- Activity -
Please state the year in which the whole Twelve Tables were first published, according to the text on Roman laws.

*** Opening Text passage ***

DŬŎDĔCIM TĂBŬLĀRUM. In the year B.C. 454 the Senate assented to a Plebiscitum, pursuant to which commissioners were to be sent to Athens and the Greek cities generally, in order to make themselves acquainted with their laws. Three commissioners were appointed for the purpose. On the return of the commissioners, B.C. 452, it was agreed that persons should be appointed to draw up the code of laws (decemviri Legibus scribundis), but they were to be chosen only from the Patricians, with a provision that the rights of the Plebeians should be respected by the decemviri in drawing up the laws. In the following year (B.C. 451) the Decemviri were appointed in the Comitia Centuriata, and during the time of their office no other magistratus were chosen. The body consisted of ten Patricians, including the three commissioners who had been sent abroad: Appius Claudius, Consul designatus, was at the head of the body. Ten Tables of Laws were prepared during the year, and after being approved by the Senate were confirmed by the Comitia Centuriata. As it was considered that some further Laws were wanted, Decemviri were again elected B.C. 450, consisting of Appius Claudius and his friends. Two more Tables were added by these Decemviri, which Cicero calls “Duae tabulae iniquarum legum.” The provision which allowed no connubium between the Patres and the Plebs is referred to the Eleventh Table. The whole Twelve Tables were first published in the consulship of L. Valerius and M. Horatius after the downfall of the Decemviri, B.C. 449. This the first attempt to make a code remained also the only attempt for near one thousand years, until the legislation of Justinian. The Twelve Tables are mentioned by the Roman writers under a great variety of names: Leges Decemvirales, Lex Decemviralis, Leges XII., Lex XII. tabularum or Duodecim, and sometimes they are referred to under the names of Leges and Lex simply, as being pre-eminently The Law. The Laws were cut on bronze tablets and put up in a public place. They contained matters relating both to the Jus Publicum and the Jus Privatum (fons publici privatique juris). The Jus Publicum underwent great changes in the course of years, but the Jus Privatum of the Twelve Tables continued to be the fundamental law of the Roman State. The Roman writers speak in high terms of the precision of the enactments contained in the Twelve Tables, and of the propriety of the language in which they were expressed.
FĂBĬA DE PLĂGIO. [[Plagium].]
FĂBĬA DE NUMERO SECTATORUM. (Cic. pro Murena, 34.)
FALCIDIA. [[Lex Voconia].]
FANNĬA. [[Leges Sumptuariae].]
FANNĬA. [[Junia de Peregrinis].]
FLĀMĬNĬA was an Agraria Lex for the distribution of lands in Picenum, proposed by the tribune C. Flaminius, in B.C. 228 according to Cicero, or in B.C. 232 according to Polybius. The latter date is the more probable.
FLĀVĬA AGRĀRĬA, B.C. 60, for the distribution of lands among Pompey’s soldiers, proposed by the tribune L. Flavius, who committed the consul Caecilius Metellus to prison for opposing it.
FRŪMENTĀRĬAE. Various leges were so called which had for their object the distribution of grain among the people, either at a low price or gratuitously. [[Frumentariae Leges], [p. 182].]
FŪFĬA DE RĒLĬGĬŌNE, B.C. 61, was a privilegium which related to the trial of Clodius.

*** Closing Text passage ***
*** Opening Extracted material ***

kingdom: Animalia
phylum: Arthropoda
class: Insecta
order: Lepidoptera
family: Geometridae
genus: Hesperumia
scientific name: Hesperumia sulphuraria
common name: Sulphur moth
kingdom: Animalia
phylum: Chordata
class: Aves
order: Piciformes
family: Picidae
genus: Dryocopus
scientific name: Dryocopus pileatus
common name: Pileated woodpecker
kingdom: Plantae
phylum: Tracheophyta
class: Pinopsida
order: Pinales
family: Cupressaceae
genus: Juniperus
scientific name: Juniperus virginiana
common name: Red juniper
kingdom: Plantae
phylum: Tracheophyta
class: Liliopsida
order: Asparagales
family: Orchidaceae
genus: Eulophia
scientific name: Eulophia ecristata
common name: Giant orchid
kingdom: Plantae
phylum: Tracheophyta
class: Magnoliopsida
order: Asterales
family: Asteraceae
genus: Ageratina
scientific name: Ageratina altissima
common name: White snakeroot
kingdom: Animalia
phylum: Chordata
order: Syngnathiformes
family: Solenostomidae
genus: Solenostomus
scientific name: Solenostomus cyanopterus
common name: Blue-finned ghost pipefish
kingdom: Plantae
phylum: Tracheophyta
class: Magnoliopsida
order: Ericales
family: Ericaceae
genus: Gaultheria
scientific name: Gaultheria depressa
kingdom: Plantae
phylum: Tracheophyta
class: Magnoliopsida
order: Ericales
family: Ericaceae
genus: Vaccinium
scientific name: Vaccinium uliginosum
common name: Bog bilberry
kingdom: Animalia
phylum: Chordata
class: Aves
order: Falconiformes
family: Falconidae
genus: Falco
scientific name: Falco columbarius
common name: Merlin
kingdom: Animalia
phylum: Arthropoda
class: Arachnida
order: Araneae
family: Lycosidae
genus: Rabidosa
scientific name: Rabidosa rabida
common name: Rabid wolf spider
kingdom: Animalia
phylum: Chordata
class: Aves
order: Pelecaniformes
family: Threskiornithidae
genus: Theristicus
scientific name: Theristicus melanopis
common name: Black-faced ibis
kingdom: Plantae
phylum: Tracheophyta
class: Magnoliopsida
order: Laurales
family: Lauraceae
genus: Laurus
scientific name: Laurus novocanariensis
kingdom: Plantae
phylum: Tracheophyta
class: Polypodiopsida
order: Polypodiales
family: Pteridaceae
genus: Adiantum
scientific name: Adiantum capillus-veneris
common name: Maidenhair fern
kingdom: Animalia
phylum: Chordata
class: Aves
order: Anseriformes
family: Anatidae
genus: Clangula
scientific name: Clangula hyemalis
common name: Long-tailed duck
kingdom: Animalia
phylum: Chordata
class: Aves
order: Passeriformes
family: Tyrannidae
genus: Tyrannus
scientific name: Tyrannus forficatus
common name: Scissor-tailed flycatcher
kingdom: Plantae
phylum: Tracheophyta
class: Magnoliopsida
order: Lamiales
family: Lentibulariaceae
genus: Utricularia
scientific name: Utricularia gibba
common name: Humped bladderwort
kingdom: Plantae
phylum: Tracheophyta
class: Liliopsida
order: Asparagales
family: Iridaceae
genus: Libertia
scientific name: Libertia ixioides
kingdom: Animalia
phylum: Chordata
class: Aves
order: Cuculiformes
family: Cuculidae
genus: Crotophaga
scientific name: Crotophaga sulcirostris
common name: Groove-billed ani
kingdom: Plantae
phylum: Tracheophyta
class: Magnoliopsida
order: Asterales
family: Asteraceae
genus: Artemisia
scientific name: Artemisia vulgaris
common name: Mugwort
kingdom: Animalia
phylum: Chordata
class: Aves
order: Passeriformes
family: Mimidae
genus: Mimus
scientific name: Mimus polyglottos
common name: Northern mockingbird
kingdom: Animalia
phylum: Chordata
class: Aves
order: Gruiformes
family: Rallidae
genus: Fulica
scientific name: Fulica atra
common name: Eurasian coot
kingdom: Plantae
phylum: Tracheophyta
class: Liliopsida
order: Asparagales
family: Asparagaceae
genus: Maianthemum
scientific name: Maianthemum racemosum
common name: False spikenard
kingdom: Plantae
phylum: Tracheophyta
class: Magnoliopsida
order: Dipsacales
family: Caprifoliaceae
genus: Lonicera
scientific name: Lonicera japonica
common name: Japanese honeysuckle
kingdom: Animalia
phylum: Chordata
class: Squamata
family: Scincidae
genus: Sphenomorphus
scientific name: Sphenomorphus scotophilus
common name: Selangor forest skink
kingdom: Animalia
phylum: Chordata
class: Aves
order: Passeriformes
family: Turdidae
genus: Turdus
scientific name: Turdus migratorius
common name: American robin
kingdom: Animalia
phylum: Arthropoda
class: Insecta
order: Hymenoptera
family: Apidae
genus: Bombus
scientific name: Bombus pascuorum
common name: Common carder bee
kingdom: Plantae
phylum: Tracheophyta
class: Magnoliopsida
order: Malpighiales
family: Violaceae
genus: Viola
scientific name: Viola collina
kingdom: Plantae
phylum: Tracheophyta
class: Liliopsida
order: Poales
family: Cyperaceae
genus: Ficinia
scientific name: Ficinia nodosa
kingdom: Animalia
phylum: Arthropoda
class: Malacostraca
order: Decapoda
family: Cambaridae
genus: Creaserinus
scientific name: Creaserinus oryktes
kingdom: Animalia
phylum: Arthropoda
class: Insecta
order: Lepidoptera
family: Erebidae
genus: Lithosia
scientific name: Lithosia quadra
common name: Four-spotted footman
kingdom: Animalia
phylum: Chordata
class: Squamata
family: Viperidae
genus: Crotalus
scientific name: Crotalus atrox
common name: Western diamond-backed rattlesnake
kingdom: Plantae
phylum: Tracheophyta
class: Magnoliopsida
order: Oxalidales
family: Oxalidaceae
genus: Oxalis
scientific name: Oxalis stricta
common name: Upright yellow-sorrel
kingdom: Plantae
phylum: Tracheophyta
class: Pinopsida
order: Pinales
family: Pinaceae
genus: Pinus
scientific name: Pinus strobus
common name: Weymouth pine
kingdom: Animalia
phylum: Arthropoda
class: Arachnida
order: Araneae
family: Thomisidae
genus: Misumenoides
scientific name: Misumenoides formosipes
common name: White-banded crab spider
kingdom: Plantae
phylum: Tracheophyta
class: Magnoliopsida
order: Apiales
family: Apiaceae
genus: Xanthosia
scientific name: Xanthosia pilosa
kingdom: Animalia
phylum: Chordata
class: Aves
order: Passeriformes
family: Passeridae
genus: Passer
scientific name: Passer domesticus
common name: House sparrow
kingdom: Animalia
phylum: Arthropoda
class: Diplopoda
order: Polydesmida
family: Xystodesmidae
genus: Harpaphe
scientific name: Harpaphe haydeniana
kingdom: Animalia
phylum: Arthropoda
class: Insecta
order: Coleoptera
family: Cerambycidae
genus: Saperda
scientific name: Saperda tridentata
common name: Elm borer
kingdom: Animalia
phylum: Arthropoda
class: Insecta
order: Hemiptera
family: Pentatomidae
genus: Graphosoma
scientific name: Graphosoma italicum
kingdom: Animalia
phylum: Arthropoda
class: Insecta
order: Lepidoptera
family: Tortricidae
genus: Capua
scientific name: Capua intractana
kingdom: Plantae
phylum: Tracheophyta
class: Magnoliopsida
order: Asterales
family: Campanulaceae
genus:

*** Closing Extracted material ***

- Exercise solution -
B.C. 449